WORK TASK ::
Filter these entries so that only lines with the word "solid" remain.

[Before and after difference data]
● ● ● ●

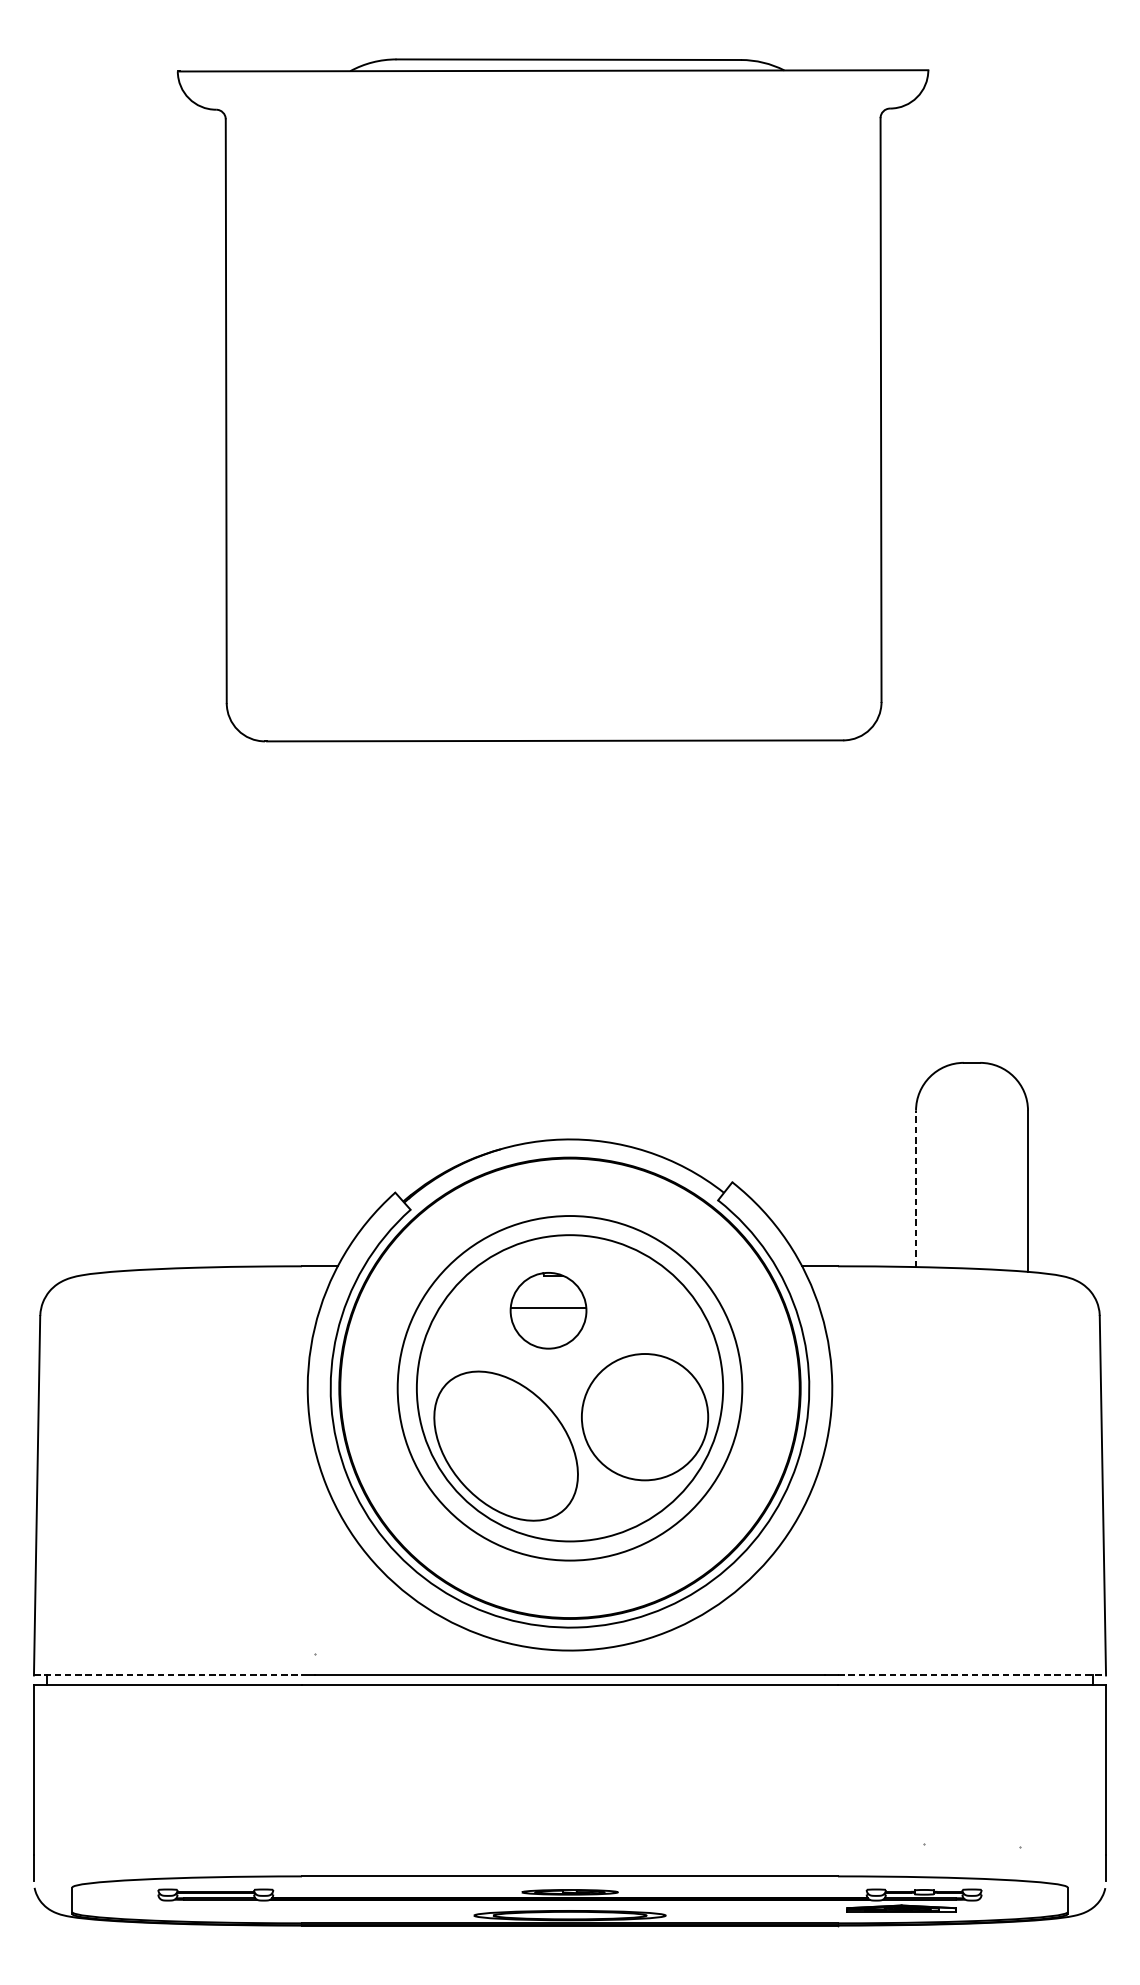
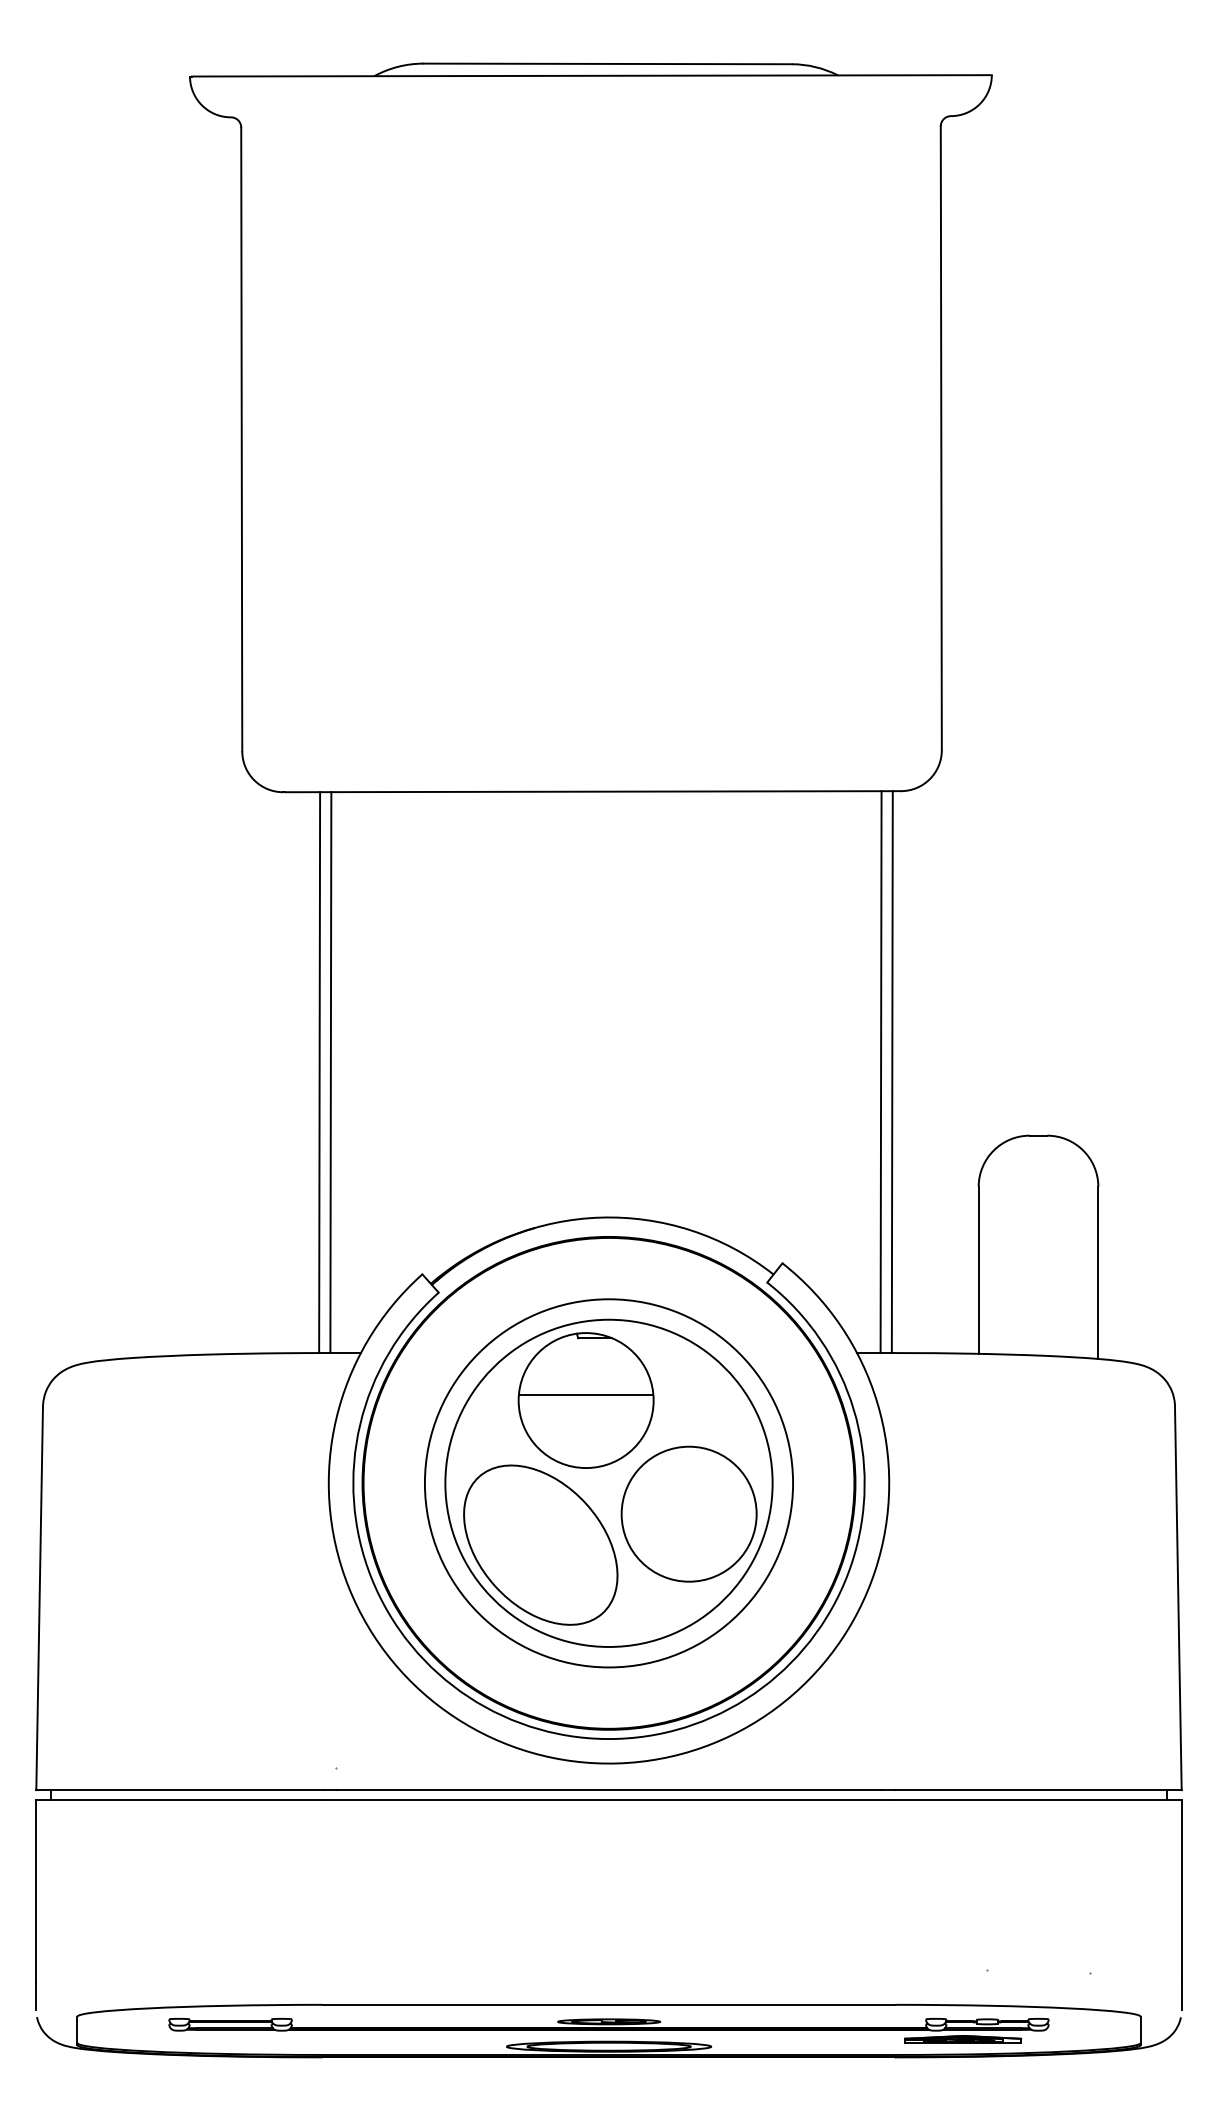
line: (299, 1003) -> (319, 1072), added
line: (309, 1003) -> (330, 1072), added
line: (824, 1003) -> (880, 1072), added
line: (834, 1003) -> (891, 1072), added
line: (915, 1189) -> (978, 1270), dashed -> solid
part: (548, 1310) -> (585, 1400), size x1.67
line: (167, 1675) -> (179, 1790), dashed -> solid
line: (972, 1675) -> (1039, 1790), dashed -> solid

● ● ● ●

ANSWER TO THE PROBLEM ::
line: (915, 1189) -> (978, 1270), dashed -> solid
line: (167, 1675) -> (179, 1790), dashed -> solid
line: (972, 1675) -> (1039, 1790), dashed -> solid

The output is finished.